The only time this is not possible, is when a Resident “unknowingly” Naturalizes after the child turns age 21. In these cases, the USCIS processing time cannot be subtracted from the child’s age, since once a Resident becomes a U.S. Citizen, the child’s age is “fixed” as of that time. So, if a child is age 21, no time can be deducted and the child become ineligible to immigrate as a minor. Many parents make great efforts to get their U.S. Citizenship once a child is nearing age 21, fearful that their minor child will “age out”, only to find out that instead, it was their Naturalization that caused the minor child to age out. Of course it should not be so complicated, but unfortunately misunderstandings of the “ins & outs” of Immigration law can sometimes lead to heartbreaking results. With all this said, the best thing that a parent can do is get professional advice before taking action.
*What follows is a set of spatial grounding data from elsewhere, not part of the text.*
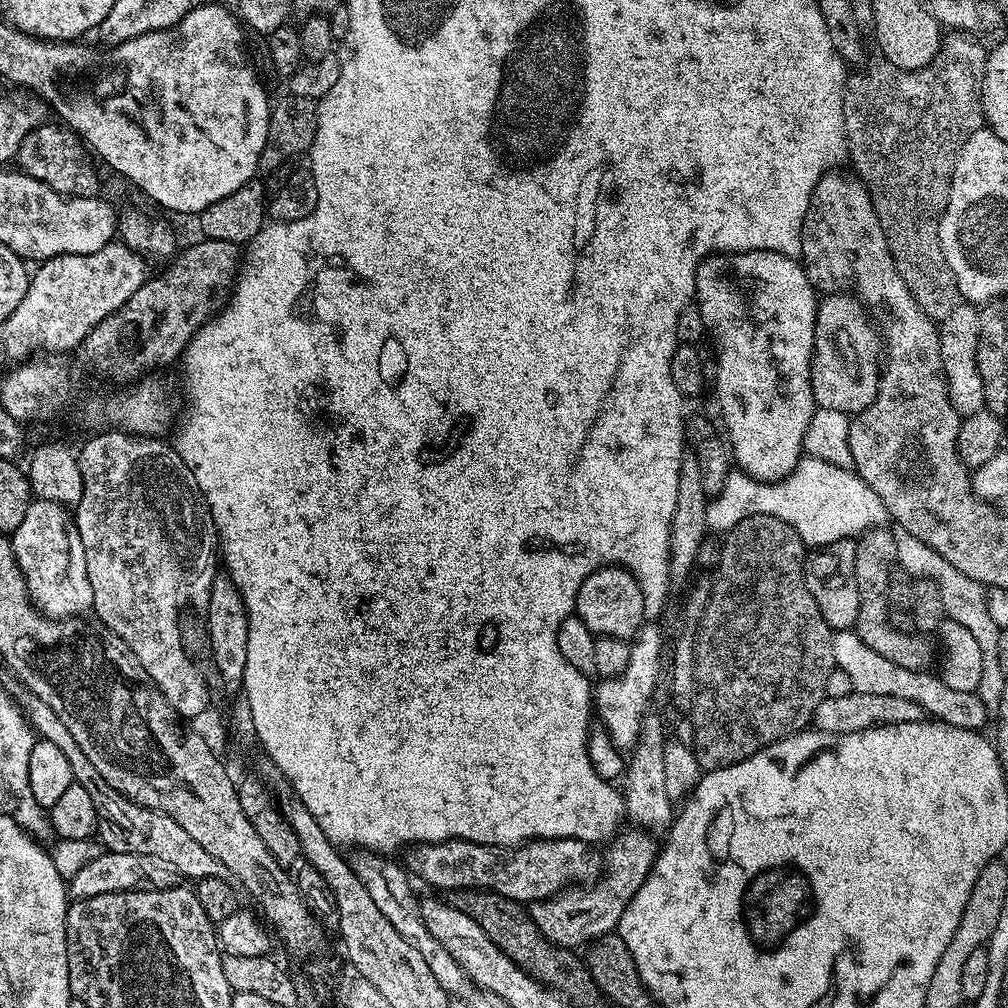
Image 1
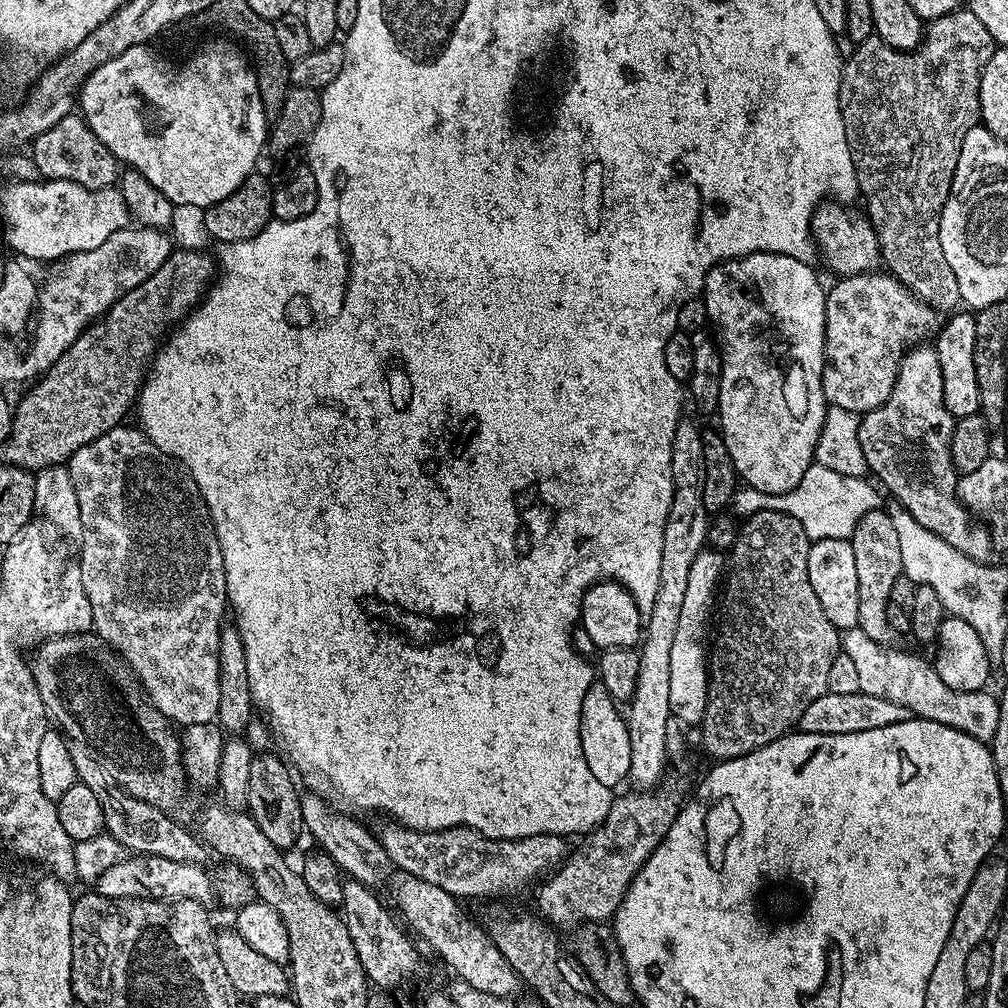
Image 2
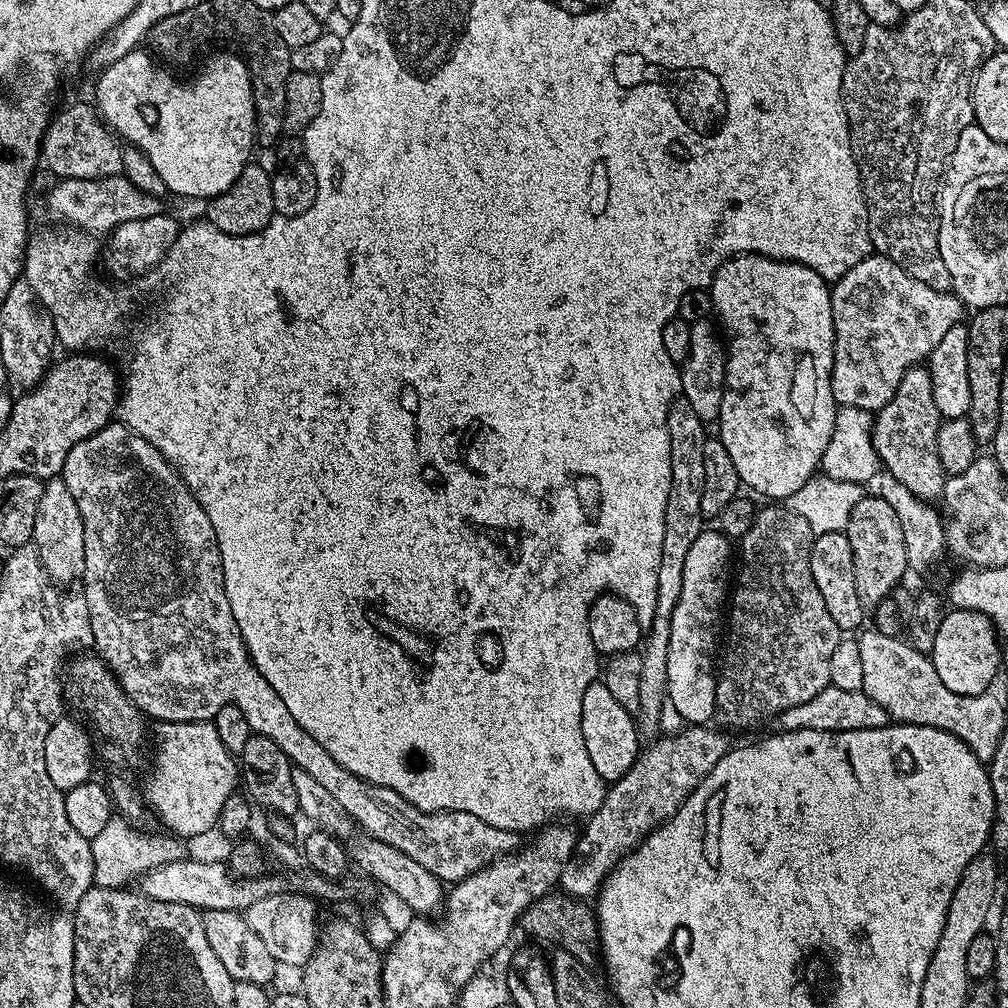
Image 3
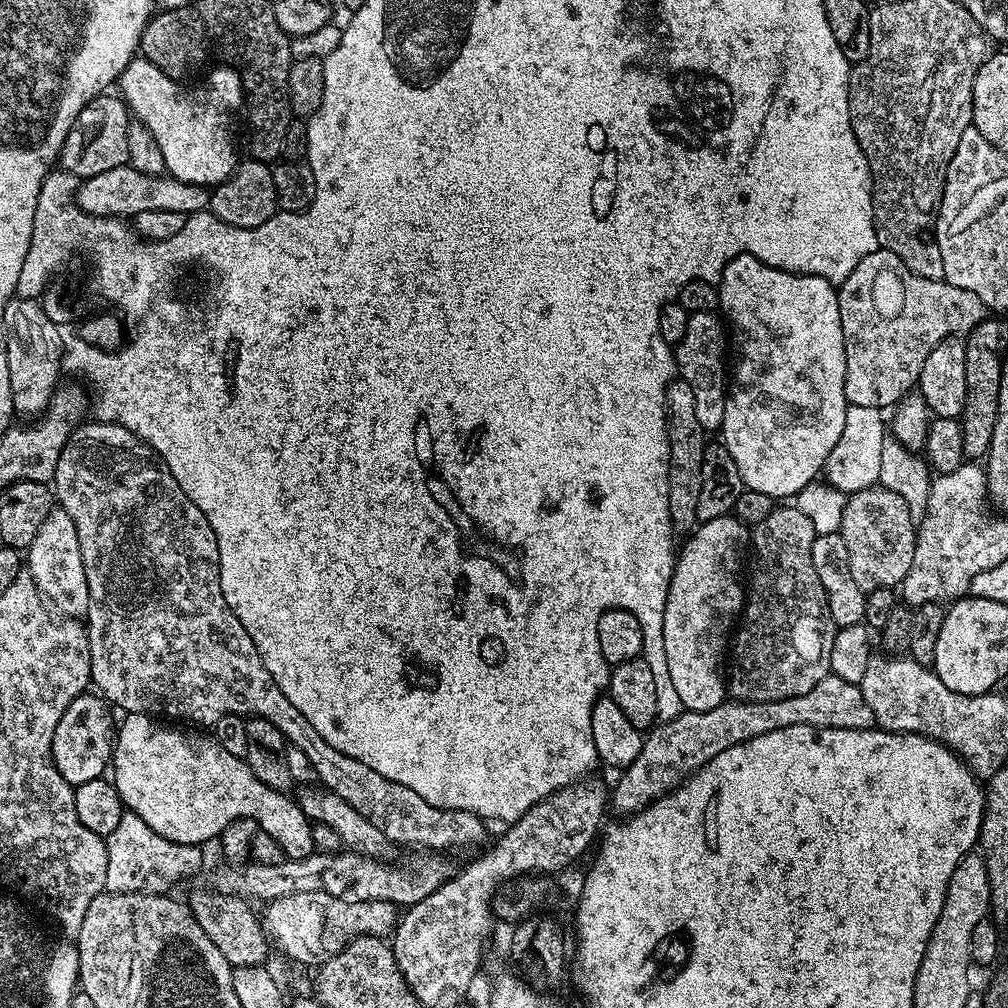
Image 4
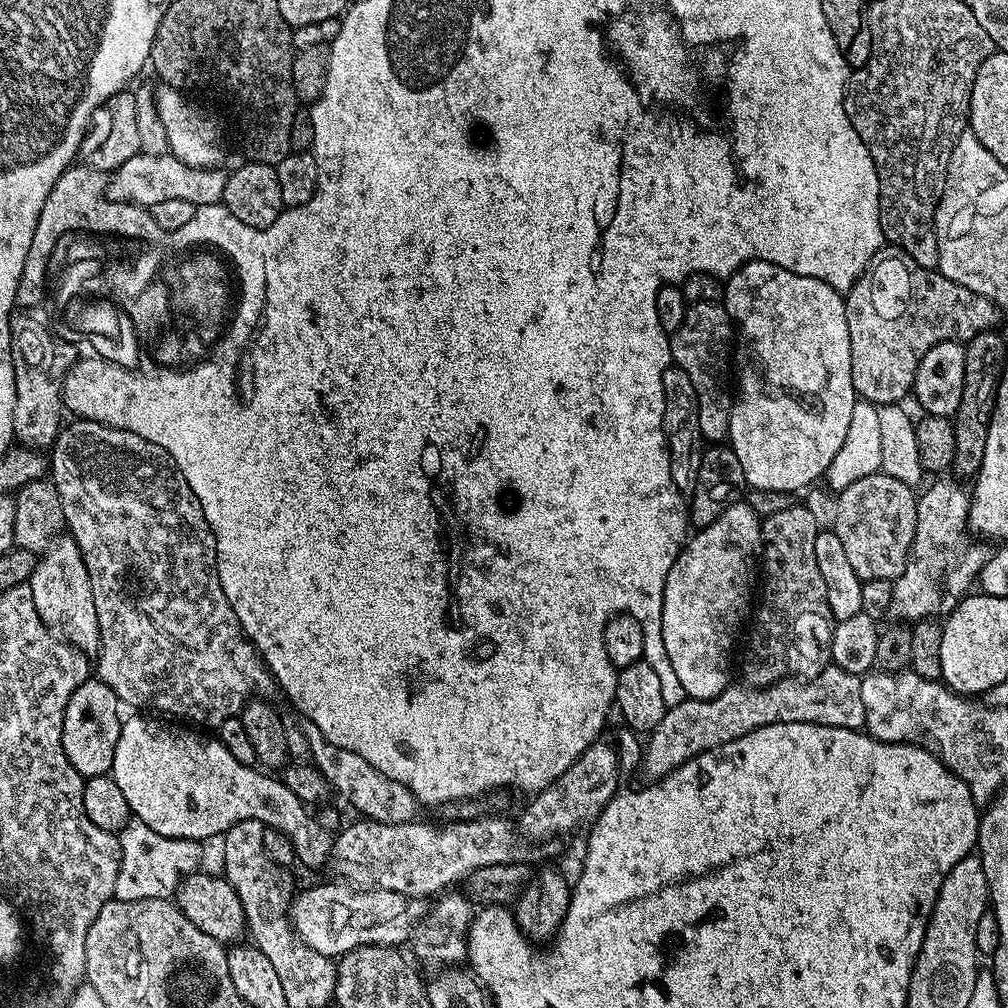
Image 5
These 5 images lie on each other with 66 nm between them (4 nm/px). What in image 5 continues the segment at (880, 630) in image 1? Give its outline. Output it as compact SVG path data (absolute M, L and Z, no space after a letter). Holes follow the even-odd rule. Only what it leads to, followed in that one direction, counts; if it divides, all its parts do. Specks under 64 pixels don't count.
M882 470L866 474L866 478L858 478L858 482L846 486L846 490L835 497L836 513L830 528L838 534L850 567L860 580L894 582L900 577L914 542L917 499L913 485L898 482L898 478Z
In this case, Naturalization is the worst thing you could do. Most likely, the I-130 was processing with the USCIS for some time before approval, so all that time can be subtracted from your son’s age and he may still be eligible to immigrate as a minor. You must pay the bills quickly and once the National Visa Center begins processing, it will only take another several months for the Consular Appointment, as long as all the required documentation is prepared and submitted properly. Let me know if you need assistance in this phase of your son’s Immigration process.